VRET versus control: random-effects analysis produced a a mean overall effect size of Hedge's g = 1.08 ( 95% CI: 0.80, 1.35) and of Cohen's d = 1.11 (95% CI: 0.82 - 1.39), indicating a large effect size in favour of VRET compared with control conditions.
When analysed by outcome categories, all comparisons indicated either a medium or large effect size for VRET over control conditions: general subjective distress Hedge's g =0.5 (95% CI: 0.006, 0.95) based on four studies; cognitive measures Hedge's g = 1.30 (95% CI: 0.70, 1.91) based on five studies; behavioural measures Hedge's g = 1.27 (95% CI: 0.66, 1.88) based on two studies; and psychophysiological measures Hedge's g = 0.68 (95% CI: 0.03, 1.34) based on two studies.

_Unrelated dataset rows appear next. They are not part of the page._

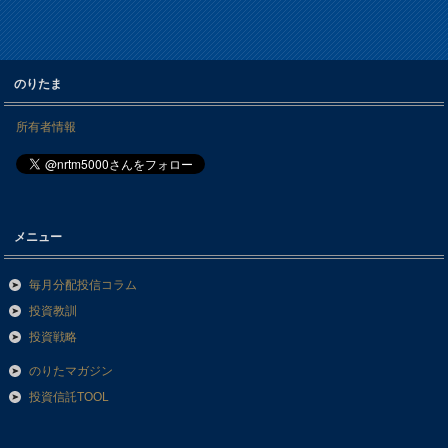
のりたま
所有者情報
メニュー
毎月分配投信コラム
投資教訓
投資戦略
のりたマガジン
投資信託TOOL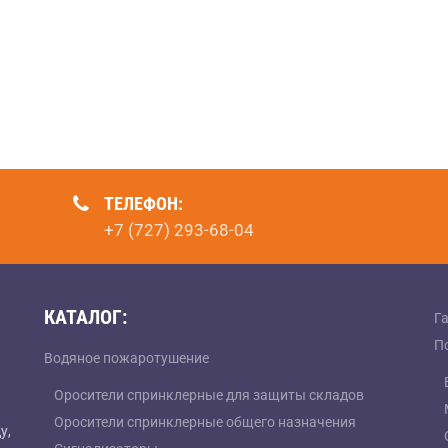
ТЕЛЕФОН:
+7 (727) 293-68-04
КАТАЛОГ:
Г
П
Водяное пожаротушение
Оросители спринклерные для защиты складов
Оросители спринклерные общего назначения
у,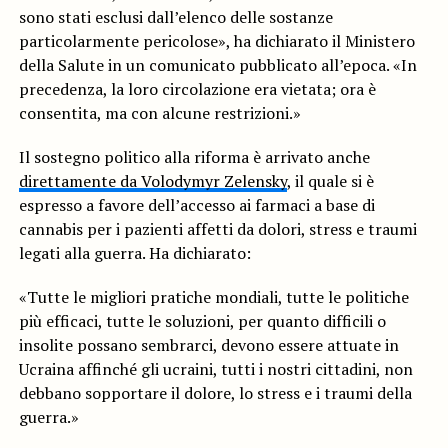
sono stati esclusi dall’elenco delle sostanze
particolarmente pericolose», ha dichiarato il Ministero
della Salute in un comunicato pubblicato all’epoca. «In
precedenza, la loro circolazione era vietata; ora è
consentita, ma con alcune restrizioni.»
Il sostegno politico alla riforma è arrivato anche
direttamente da Volodymyr Zelensky
, il quale si è
espresso a favore dell’accesso ai farmaci a base di
cannabis per i pazienti affetti da dolori, stress e traumi
legati alla guerra. Ha dichiarato:
«Tutte le migliori pratiche mondiali, tutte le politiche
più efficaci, tutte le soluzioni, per quanto difficili o
insolite possano sembrarci, devono essere attuate in
Ucraina affinché gli ucraini, tutti i nostri cittadini, non
debbano sopportare il dolore, lo stress e i traumi della
guerra.»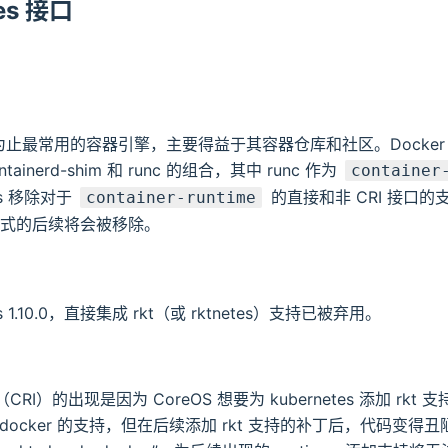
es 接口
今为止最常用的容器引擎，主要得益于其容器仓库和社区。Docker 是 
ontainerd-shim 和 runc 的组合，其中 runc 作为
container
tes 移除对于
的直接和非 CRI 接口的
container-runtime
持的方式的后续将会被移除。
es 1.10.0，直接集成 rkt（或 rktnetes）支持已被弃用。
I）的出现是因为 CoreOS 想要为 kubernetes 添加 rkt 支持。
docker 的支持，但在后续添加 rkt 支持的补丁后，代码变得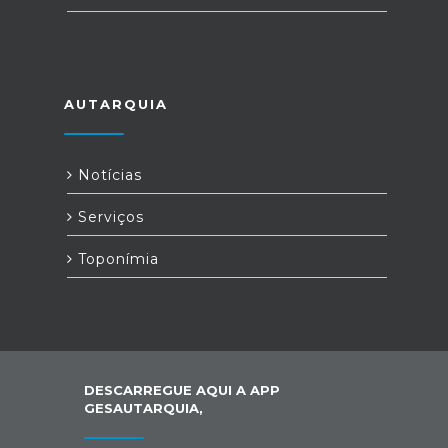
AUTARQUIA
Notícias
Serviços
Toponímia
DESCARREGUE AQUI A APP
GESAUTARQUIA,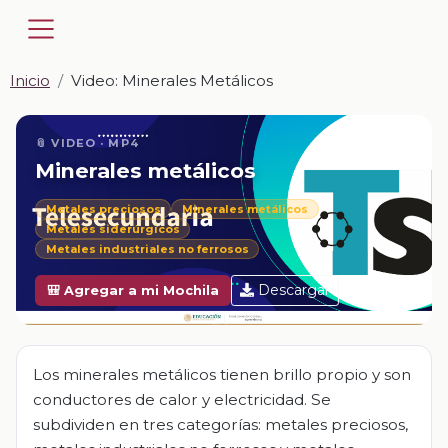
Inicio
Video: Minerales Metálicos
📎 VIDEO · MP4
Minerales metálicos
Metales preciosos
Minerales metálicos
Metales siderúrgicos
Metales industriales no ferrosos
Descargar
🎒 Agregar a mi Mochila
Los minerales metálicos tienen brillo propio y son
conductores de calor y electricidad. Se
subdividen en tres categorías: metales preciosos,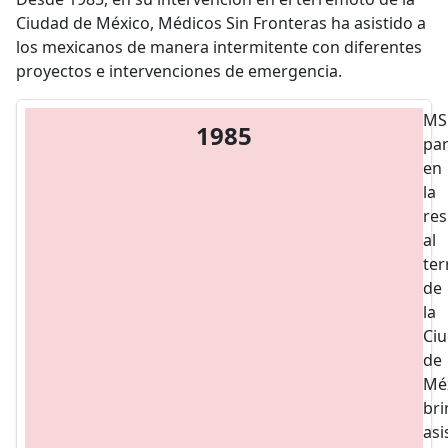
Ciudad de México, Médicos Sin Fronteras ha asistido a
los mexicanos de manera intermitente con diferentes
proyectos e intervenciones de emergencia.
MS
1985
par
en
la
re
al
te
de
la
Ci
de
Méx
br
asi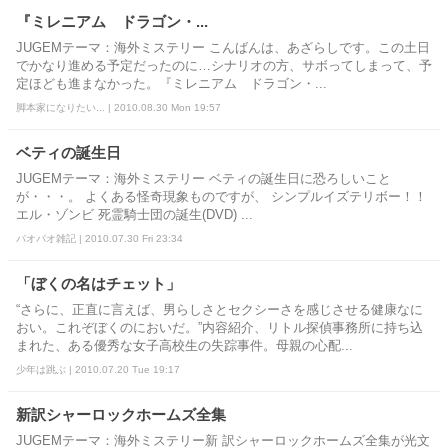
『ミレニアム ドラゴン・...
JUGEMテーマ：海外ミステリー こんばんは、あざらしです。この土日
でかなり進める予定だったのに…シナリオの方、サボってしまって、予
定ほども進まなかった。『ミレニアム ドラゴン・...
脚本家になりたい... | 2010.08.30 Mon 19:57
ベティの誕生日
JUGEMテーマ：海外ミステリー ベティの誕生日に恐ろしいこと
が・・・。 よくある怪奇現象ものですが、 シンプルイズテリボー！！
エル・ゾンビ 死霊騎士団の誕生(DVD) ...
パオパオ雑記 | 2010.07.30 Fri 23:34
「ぼくの名はチェット」
“さらに、正直に言えば、男らしさとセクシーさを感じさせる健康なに
おい。これぞぼくのにおいだ。”内容紹介、リトル探偵事務所に持ち込
まれた、ある優秀な女子高校生の失踪事件。母親の心配...
少年は跳ぶ | 2010.07.20 Tue 19:17
新訳シャーロックホームズ全集
JUGEMテーマ：海外ミステリー新 訳シャーロックホームズ全集が光文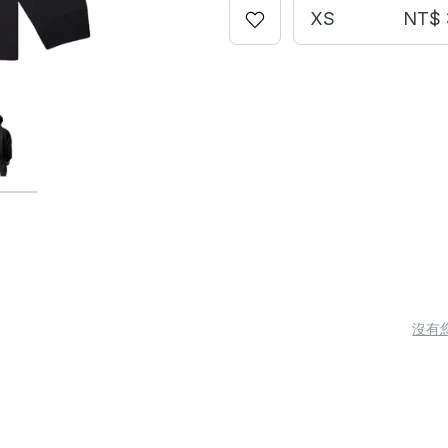
XS
NT$ 
沒有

VRET versus in vivo exposure: VRET was more effective than in vivo exposure according to random-effects measures of both Hedge's g 0.34 (95% CI: 0.05, 0.63) and Cohen's d 0.35 (95% CI: 0.02, 0.65), indicating there was a small effect in favour of VRET.
Meta-regression found: a non-significant trend towards a dose-response relationship between number of sessions and effect sizes (p=0.06); no significant relationship between sample size and effect size (p=0.10); and no significant relationship between publication year and effect size (p=0.70).
Calculation of the fail-safe N indicated that it would require more than 231 additional studies with an effect size of 0 to reduce any of the primary findings to non-significant levels.